• _Dataset entries_:
◇ ◇ ◇

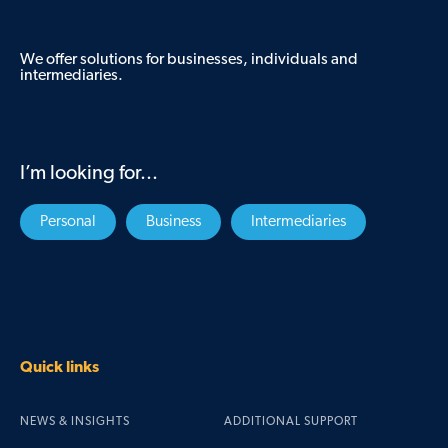
We offer solutions for businesses, individuals and
intermediaries.
I’m looking for...
Personal
Business
Intermediaries
Quick links
NEWS & INSIGHTS
ADDITIONAL SUPPORT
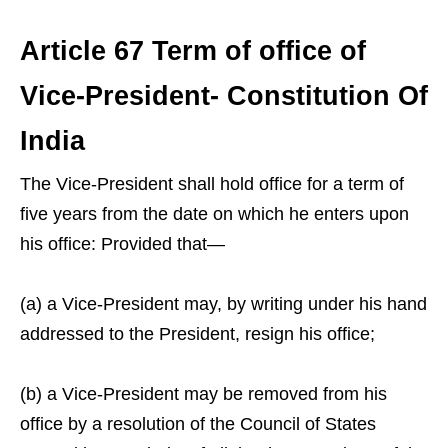
Article 67 Term of office of
Vice-President- Constitution Of
India
The Vice-President shall hold office for a term of
five years from the date on which he enters upon
his office: Provided that—
(a) a Vice-President may, by writing under his hand
addressed to the President, resign his office;
(b) a Vice-President may be removed from his
office by a resolution of the Council of States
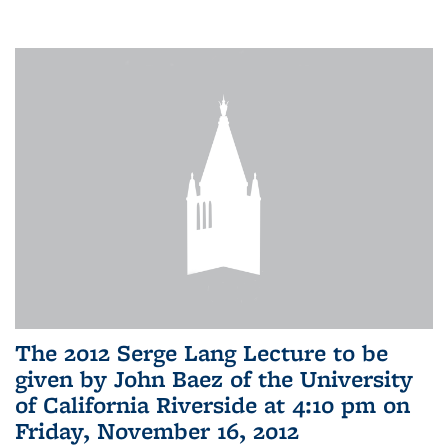
The 2012 Serge Lang Lecture to be
given by John Baez of the University
of California Riverside at 4:10 pm on
Friday, November 16, 2012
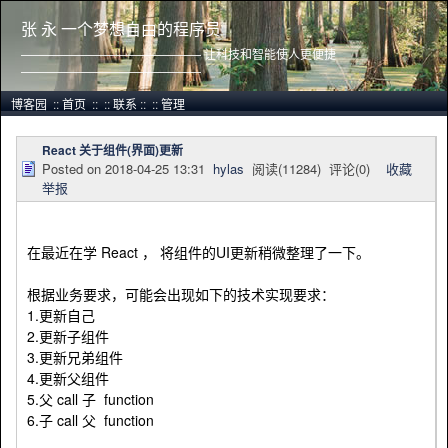
张 永 一个梦想自由的程序员
——————————————— 让科技和智能使人更便捷
———————————————
博客园
::
首页
::
::
联系
::
::
管理
React 关于组件(界面)更新
Posted on
2018-04-25 13:31
hylas
阅读(
11284
) 评论(
0
)
收藏
举报
在最近在学 React ， 将组件的UI更新稍微整理了一下。
根据业务要求，可能会出现如下的技术实现要求：
1.更新自己
2.更新子组件
3.更新兄弟组件
4.更新父组件
5.父 call 子 function
6.子 call 父 function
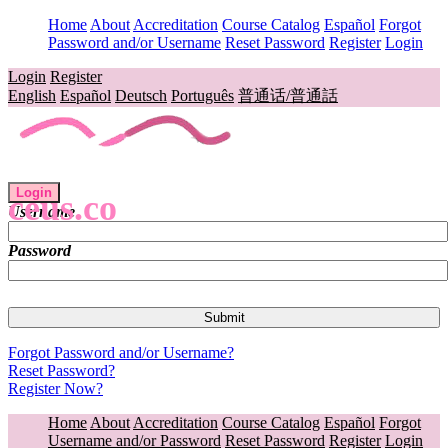
Home
About
Accreditation
Course Catalog
Español
Forgot
Password and/or Username
Reset Password
Register
Login
Login
Register
English
Español
Deutsch
Português
普通话/普通話
Login
ceus.co
Username
Password
Forgot Password and/or Username?
Reset Password?
Register Now?
Home
About
Accreditation
Course Catalog
Español
Forgot
Username and/or Password
Reset Password
Register
Login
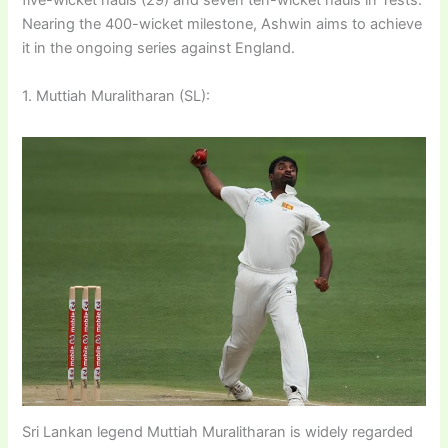
five-wicket hauls (29) and seven ten-wicket hauls in Tests.
Nearing the 400-wicket milestone, Ashwin aims to achieve
it in the ongoing series against England.
1. Muttiah Muralitharan (SL):
Sri Lankan legend Muttiah Muralitharan is widely regarded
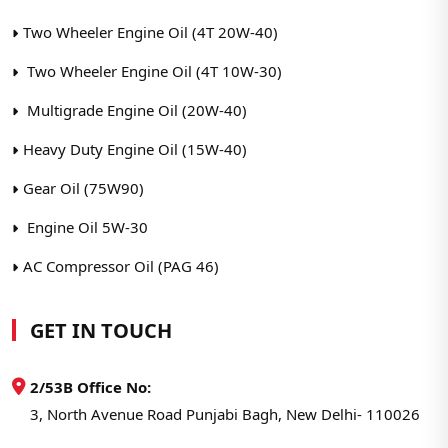
Two Wheeler Engine Oil (4T 20W-40)
Two Wheeler Engine Oil (4T 10W-30)
Multigrade Engine Oil (20W-40)
Heavy Duty Engine Oil (15W-40)
Gear Oil (75W90)
Engine Oil 5W-30
AC Compressor Oil (PAG 46)
GET IN TOUCH
2/53B Office No:
3, North Avenue Road Punjabi Bagh, New Delhi- 110026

◇ ◇ ◇

• _Problem_: Looking at the entries above, count the lines that contain "wicket" and answer with only the number.

• _Exercise answer_: 2